Ainsi malgré la mise en place du programme agro-environnemental, l’abandon de ces prairies continue inexorablement. Plus que l’intensification agricole, les milieux ouverts des Carpates sont menacés par l’abandon des terres agricoles qui sont reconquises par la forêt. En 2011, les superficies des prairies de fauche avaient déjà diminué de 20% en 10 ans. On observe aussi des changements de pratiques agricoles, avec des troupeaux d’ovins ou de bovins de plus en importants qui pâturent sur ces anciennes prairies de fauche, réduisant ainsi la faune et la flore associées. Toute une série d’autres contraintes ont été imposées par les législations nationales et européennes (restriction en matière d’abattage, d’hygiène, de circulation de charrettes tractées par des chevaux, de vente, etc.) qui réduisent encore plus la souplesse des agriculteurs. Il est donc nécessaire d’avoir des politiques et législations adaptées aux différents contextes régionaux et qui laissent plus de place aux connaissances et expériences des agriculteurs locaux.
Conclusion
L’exemple des prairies semi-naturelles de Transylvanie illustre ainsi l’importance de s’appuyer sur les connaissances locales et traditionnelles quand elles sont toujours vivaces. Ce qui est encore très rarement le cas en Europe de l’ouest. Une très bonne connaissance écologique de son milieu local et l’autogestion par et au profit des communautés locales sont considérés par Elinor Ostrom (voir aussi le texte de Arthur Fonsny) comme étant les clés de voûte d’une bonne gestion durable et le maintien des services écosystémiques des ressources naturelles. Toujours dans la même région de l’est des Carpates citée plus haut, les agriculteurs locaux pouvaient nommer 246 espèces de plantes différentes, connaissaient très bien leurs préférences écologiques et distinguaient 146 habitats différents. Ce qui étaient le plus grand nombre connu recensé dans la littérature. D’autres études suggèrent que les ruraux au Moyen-Âge et jusque plus tard durant l’époque moderne en Europe avaient une très bonne connaissance de leur milieu naturel.

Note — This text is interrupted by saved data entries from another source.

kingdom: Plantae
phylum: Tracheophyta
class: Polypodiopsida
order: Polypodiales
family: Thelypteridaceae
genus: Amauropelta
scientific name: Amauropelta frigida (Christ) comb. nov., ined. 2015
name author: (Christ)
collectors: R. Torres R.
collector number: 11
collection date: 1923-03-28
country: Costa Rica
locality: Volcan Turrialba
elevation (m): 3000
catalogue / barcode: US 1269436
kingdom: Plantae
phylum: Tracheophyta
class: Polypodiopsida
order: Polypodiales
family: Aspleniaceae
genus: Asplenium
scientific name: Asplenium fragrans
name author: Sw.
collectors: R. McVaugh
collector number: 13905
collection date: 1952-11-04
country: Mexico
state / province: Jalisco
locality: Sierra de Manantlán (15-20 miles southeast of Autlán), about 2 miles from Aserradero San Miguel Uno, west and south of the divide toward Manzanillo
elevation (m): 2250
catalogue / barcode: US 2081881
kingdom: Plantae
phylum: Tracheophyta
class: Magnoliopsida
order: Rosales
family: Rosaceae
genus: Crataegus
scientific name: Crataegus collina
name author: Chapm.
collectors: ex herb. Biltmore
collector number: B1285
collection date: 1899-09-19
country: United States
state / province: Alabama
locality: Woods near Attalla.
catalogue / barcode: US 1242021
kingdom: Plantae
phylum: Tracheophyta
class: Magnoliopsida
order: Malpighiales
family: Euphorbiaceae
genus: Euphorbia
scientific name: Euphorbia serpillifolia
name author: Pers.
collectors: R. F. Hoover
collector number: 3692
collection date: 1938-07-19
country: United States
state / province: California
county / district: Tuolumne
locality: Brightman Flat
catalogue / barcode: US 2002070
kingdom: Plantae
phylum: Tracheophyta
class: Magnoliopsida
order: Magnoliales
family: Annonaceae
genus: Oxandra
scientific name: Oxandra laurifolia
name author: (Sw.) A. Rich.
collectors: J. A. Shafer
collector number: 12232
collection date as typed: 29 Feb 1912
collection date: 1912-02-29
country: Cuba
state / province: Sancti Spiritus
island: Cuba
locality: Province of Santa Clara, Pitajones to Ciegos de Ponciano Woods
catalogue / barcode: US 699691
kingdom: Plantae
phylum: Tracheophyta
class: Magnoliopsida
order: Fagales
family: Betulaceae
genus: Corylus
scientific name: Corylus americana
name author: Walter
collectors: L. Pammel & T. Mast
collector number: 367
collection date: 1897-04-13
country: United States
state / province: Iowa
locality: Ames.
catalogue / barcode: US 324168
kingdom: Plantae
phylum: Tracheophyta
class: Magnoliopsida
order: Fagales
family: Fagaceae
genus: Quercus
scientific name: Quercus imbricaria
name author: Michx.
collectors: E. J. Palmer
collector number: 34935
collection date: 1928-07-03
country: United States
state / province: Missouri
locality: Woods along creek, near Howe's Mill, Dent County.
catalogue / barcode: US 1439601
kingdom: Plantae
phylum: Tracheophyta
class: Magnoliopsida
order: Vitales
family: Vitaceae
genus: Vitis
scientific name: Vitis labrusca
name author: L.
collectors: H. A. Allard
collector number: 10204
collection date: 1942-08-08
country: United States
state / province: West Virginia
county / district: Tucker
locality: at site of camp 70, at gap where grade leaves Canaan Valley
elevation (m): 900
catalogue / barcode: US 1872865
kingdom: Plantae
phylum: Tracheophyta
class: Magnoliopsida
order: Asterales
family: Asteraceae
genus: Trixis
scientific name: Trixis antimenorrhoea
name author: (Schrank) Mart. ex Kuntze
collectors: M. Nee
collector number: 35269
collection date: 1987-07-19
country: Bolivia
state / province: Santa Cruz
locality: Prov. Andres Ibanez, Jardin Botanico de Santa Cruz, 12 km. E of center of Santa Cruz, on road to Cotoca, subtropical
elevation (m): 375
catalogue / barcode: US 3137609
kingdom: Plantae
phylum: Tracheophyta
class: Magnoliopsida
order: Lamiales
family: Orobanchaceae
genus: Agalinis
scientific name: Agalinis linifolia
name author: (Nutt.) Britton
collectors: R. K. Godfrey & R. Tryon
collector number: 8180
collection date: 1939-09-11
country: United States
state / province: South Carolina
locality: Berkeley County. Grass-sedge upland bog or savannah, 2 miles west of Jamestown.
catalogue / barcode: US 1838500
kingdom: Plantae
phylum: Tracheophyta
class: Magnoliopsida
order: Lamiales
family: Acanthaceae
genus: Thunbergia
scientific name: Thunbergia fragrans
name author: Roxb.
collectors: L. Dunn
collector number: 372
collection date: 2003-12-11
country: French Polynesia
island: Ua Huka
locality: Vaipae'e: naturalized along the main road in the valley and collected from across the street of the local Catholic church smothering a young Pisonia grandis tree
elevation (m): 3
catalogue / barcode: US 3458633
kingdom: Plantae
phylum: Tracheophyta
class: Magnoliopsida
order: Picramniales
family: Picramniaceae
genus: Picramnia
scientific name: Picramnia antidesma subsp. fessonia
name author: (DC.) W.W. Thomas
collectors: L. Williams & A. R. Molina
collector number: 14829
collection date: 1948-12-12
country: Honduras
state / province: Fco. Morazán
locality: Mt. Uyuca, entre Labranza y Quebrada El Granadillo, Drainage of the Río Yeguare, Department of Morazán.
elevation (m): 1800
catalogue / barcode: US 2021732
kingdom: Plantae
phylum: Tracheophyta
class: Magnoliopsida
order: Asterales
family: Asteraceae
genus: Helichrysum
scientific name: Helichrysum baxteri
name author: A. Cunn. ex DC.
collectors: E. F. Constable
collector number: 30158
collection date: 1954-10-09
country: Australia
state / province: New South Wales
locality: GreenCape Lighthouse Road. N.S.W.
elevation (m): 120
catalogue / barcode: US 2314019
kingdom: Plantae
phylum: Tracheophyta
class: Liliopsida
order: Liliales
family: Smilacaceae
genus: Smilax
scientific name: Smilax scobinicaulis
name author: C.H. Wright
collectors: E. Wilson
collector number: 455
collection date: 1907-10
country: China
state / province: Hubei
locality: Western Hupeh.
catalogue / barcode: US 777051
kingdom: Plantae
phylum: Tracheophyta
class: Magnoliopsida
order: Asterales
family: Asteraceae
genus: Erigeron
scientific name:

On comprend donc que ce type d’agriculture est incomparablement plus riche à tous points de vue.Il a émergé et subsisté contraint par l’absence de politiques de soutien des populations et une nécessité vitale de produire de la nourriture pour l’ensemble de la famille. Il est crucial qu’en tentant de maintenir ou favoriser ce type d’agriculture, on ne perpétue pas les conditions de la pauvreté et une vie dénuée de tous conforts élémentaires ou considérés comme tel dans nos sociétés actuelles.
Quant au déclin des milieux ouverts, c’est une perte irremplaçable, d’autant plus qu‘ils sont en danger, que soit en Europe ou ailleurs où leur existence est plus naturelle (les steppes d’Asie centrale par ex.). Mais face à l’inexorable processus en cours de l’abandon de ces milieux agricoles de montagne, malgré les programmes mis en place, et de perte des pratiques traditionnelles, les Carpates pourraient devenir un des bastions européens du réensauvagement. Alors que plusieurs espèces spécialistes des forêts sont en diminution globalement en Europe, elles se portent plutôt bien dans les Carpates. Cela vaut certainement mieux qu’un appauvrissement pur et simple tel qu’on l’observe chez nous en Belgique.